Fenomena disonansi kognitif lain yang tidak bisa diabaikan adalah pembelian online.
Hal ini dikarenakan adanya ketidakpastian saat membeli produk atau jasa (Koller, Salzberger,
& Streif, 2008). Seiring dengan kemajuan teknologi dalam bidang internet dan komputer,
akses jaringan internet dapat dilakukan dengan mudah dan murah. Berdasarkan hasil riset
yang dilakukan MarkPlus Insight yang dikutip Kompas.com, populasi pengguna internet di
Indonesia yang saat ini mencapai 55.000.000, perlu dipertimbangkan sebagai konsumen
potensial oleh para peritel.
Internet telah mengalami pertumbuhan yang signifikan sejak tahun 1995 sebagian
besar karena World Web Wide yang mudah digunakan dan lebih aplikatif dari versi
sebelumnya (Hanson, 2000). Saat ini penggunaan internet telah menjadi kebutuhan semua
orang, khususnya bagi pelaku bisnis sebagai alat promosi. Internet memainkan peran penting
sebagai sumber informasi sebelum melakukan pembelian dan juga sarana bagi para
konsumen untuk membeli suatu produk yang disebut juga online ritel (Hawkins,
Mothersbaugh dan Best, 2007). Pembelian yang dilakukan secara online merupakan bentuk
komunikasi baru yang tidak memerlukan komunikasi tatap muka secara langsung melainkan
dapat dilakukan secara terpisah dari dan ke seluruh dunia melalui notebook, komputer,
ataupun telepon selular yang terhubung dengan layanan akses internet (Hawkins,
Mothersbaugh dan Best, 2007).
Berdasarkan UCLA Center for Communication Policy (dalam Cole, 2003), pembelian
secara online merupakan salah satu aktivitas internet yang paling populer saat ini.
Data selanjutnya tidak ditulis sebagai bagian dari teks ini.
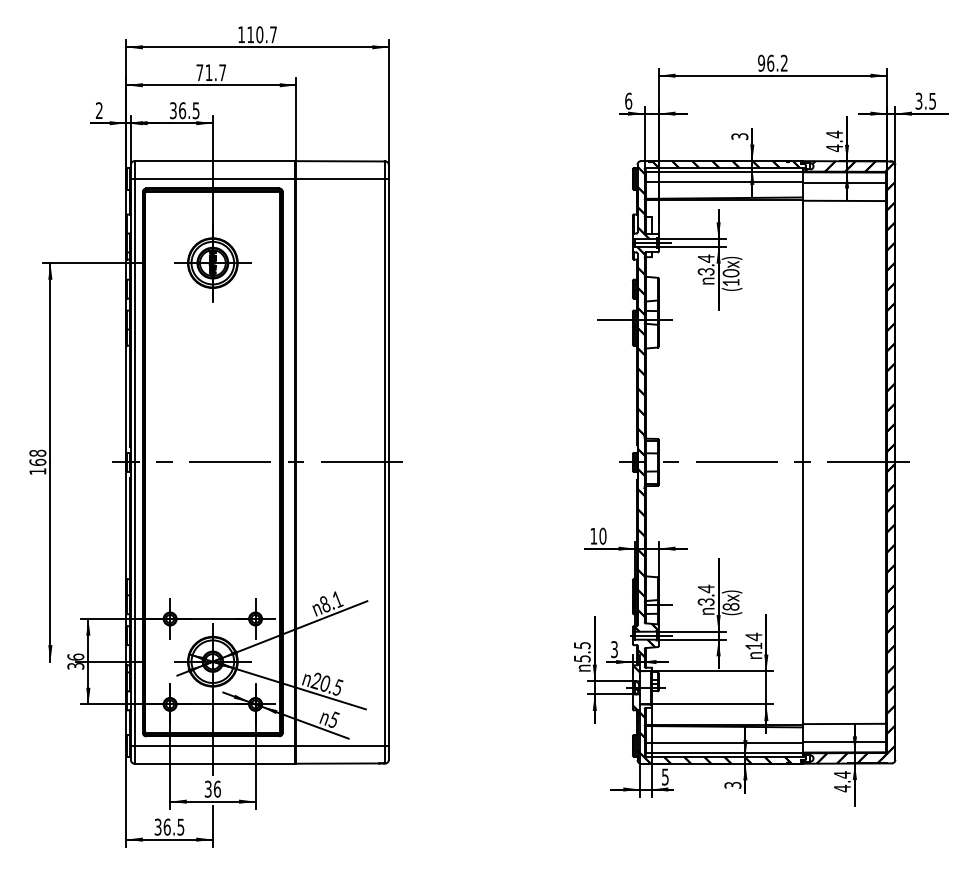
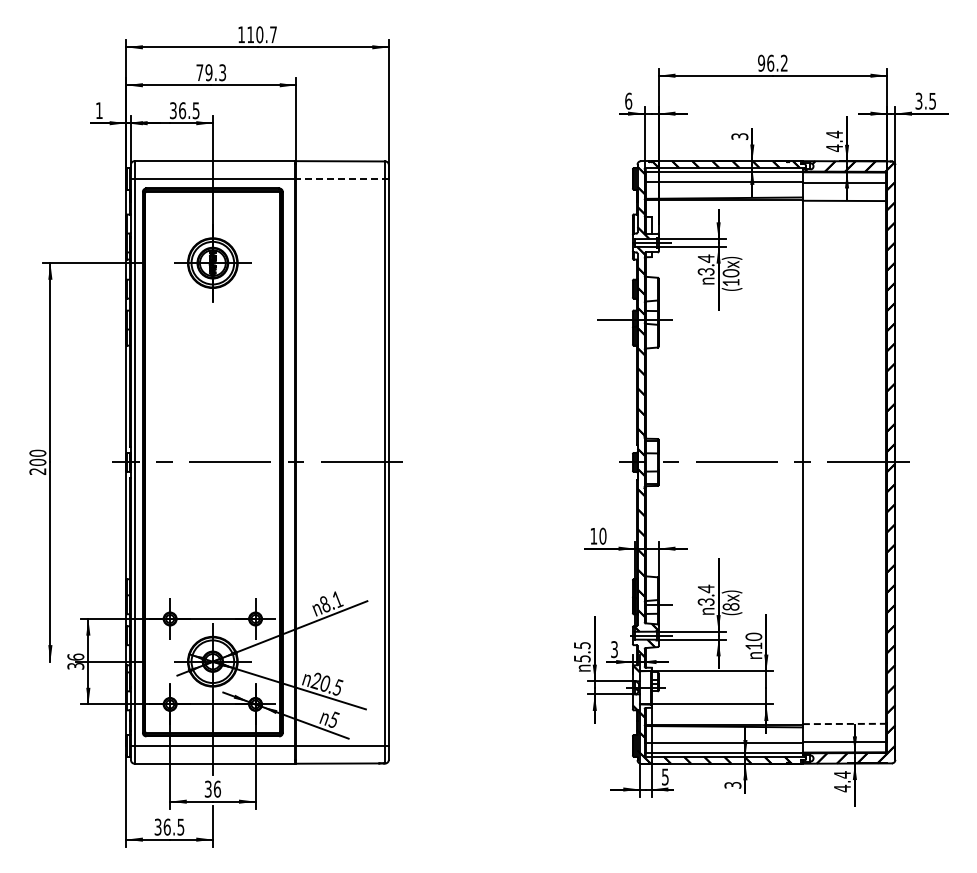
text at (215, 72): 71.7 -> 79.3
text at (98, 110): 2 -> 1
line at (342, 178): solid -> dashed
text at (37, 461): 168 -> 200
text at (753, 636): 14 -> 10
line at (844, 723): solid -> dashed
Hal ini
terlihat melalui pesatnya perkembangan online shop sekarang ini. Ritel online yang ada
cukup beragam mulai dari yang berjualan melalui facebook, twitter dan grup BlackBerry
Universitas Sumatera Utara
Messenger hingga ada yang sengaja membuat website khusus untuk memasarkan produk
yang dijualnya.
Online ritel memiliki kelebihan dari segi kenyamanan, harga, waktu, pengiriman
barang dan atribut lain daripada yang ditemui di katalog, pasar tradisional ataupun toko
lainnya. Constantinides (2004) mengatakan bahwa pembelian secara online dapat mengubah
persepsi, sikap dan perilaku klien terhadap ritel tradisional dikarenakan kemudahan yang
ditawarkan. Berdasarkan survey yang dilakukan Roper (dalam Hawkins, Mothersbaugh &
Best, 2007) didapatkan hasil bahwa konsumen lebih memilih untuk tidak berbelanja langsung
ke toko dikarenakan terbatasnya pengetahuan penjual tentang barang yang mereka tawarkan,
banyak waktu yang terbuang dan juga suasana toko yang padat. Selain itu, dengan
berkembangnya gaya hidup dinamis pada konsumen maka pembelian secara online menjadi
salah satu alternatif yang dipilih.
Terlepas dari kelebihan yang ditawarkan dengan pembelian online, terdapat beberapa
kekurangan yaitu dari sisi keamanan dalam melakukan pembayaran dengan kartu kredit, tidak
adanya kontak langsung dengan produk dan biaya pengiriman yang terlalu mahal. Untuk itu,
besar kemungkinan ketika konsumen telah melakukan pembelian secara online, muncul
perasaan khawatir dan ragu terhadap kondisi barang dan lamanya proses pengiriman barang
(Hawkins, Mothersbaugh dan Best, 2007). Bagi sebagian besar konsumen, pembelian secara
offline dianggap menjadi pilihan yang lebih baik bagi mereka. Dengan cara tersebut,
konsumen merasa lebih aman, nyaman, akses dan pilihan produk yang lebih besar, interaktif
dan segera. Levin, Levin & Weller (2005) menambahkan bahwa ketika seseorang
membutuhkan produk/jasa yang sifatnya pribadi dan kebutuhan untuk melihat produk secara
langsung tinggi, maka individu akan lebih memilih untuk melakukan pembelian secara
offline.
Universitas Sumatera Utara
Berdasarkan pemaparan di atas, konsumen yang melakukan pembelian secara online
memiliki kecenderungan yang lebih besar untuk mengalami postpurchase dissonance
dibandingkan dengan konsumen yang melakukan pembelian secara offline. Hal ini
disebabkan dengan kurangnya kontak langsung dengan produk yang dibeli sehingga tidak
dapat dipastikan apakah barang yang dibeli sesuai dengan apa yang bayangkan. Namun,
melakukan pembelian offline tidak menjamin bahwa seorang konsumen bebas dari
postpurchase dissonance. Konsumen bisa saja menemukan alternatif lain yang menyebabkan
postpurchase dissonance. Untuk itu baik pembelian secara online ataupun offline bisa
menyebabkan individu mengalami postpurchase dissonance.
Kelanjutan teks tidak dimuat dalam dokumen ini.